#### WHAT IS REQUIRED
Arrange the lines of text in the items below as a numbered list, leaving out blank lines. Leave the pictures out of your answer.

#### Data drawn from a collection
Start of Block

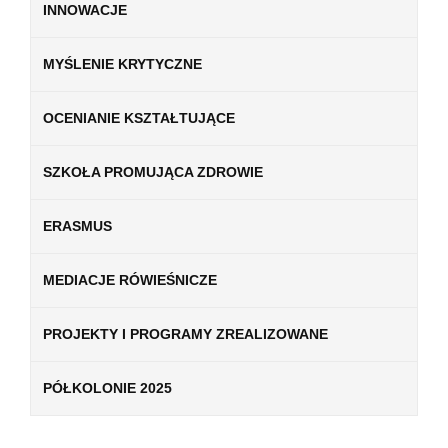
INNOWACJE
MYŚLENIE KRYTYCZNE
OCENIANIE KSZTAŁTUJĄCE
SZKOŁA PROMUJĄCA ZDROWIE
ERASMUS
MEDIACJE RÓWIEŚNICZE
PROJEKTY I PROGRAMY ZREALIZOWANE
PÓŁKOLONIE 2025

End of Block

#### RESPONSE BELOW
1. INNOWACJE
2. MYŚLENIE KRYTYCZNE
3. OCENIANIE KSZTAŁTUJĄCE
4. SZKOŁA PROMUJĄCA ZDROWIE
5. ERASMUS
6. MEDIACJE RÓWIEŚNICZE
7. PROJEKTY I PROGRAMY ZREALIZOWANE
8. PÓŁKOLONIE 2025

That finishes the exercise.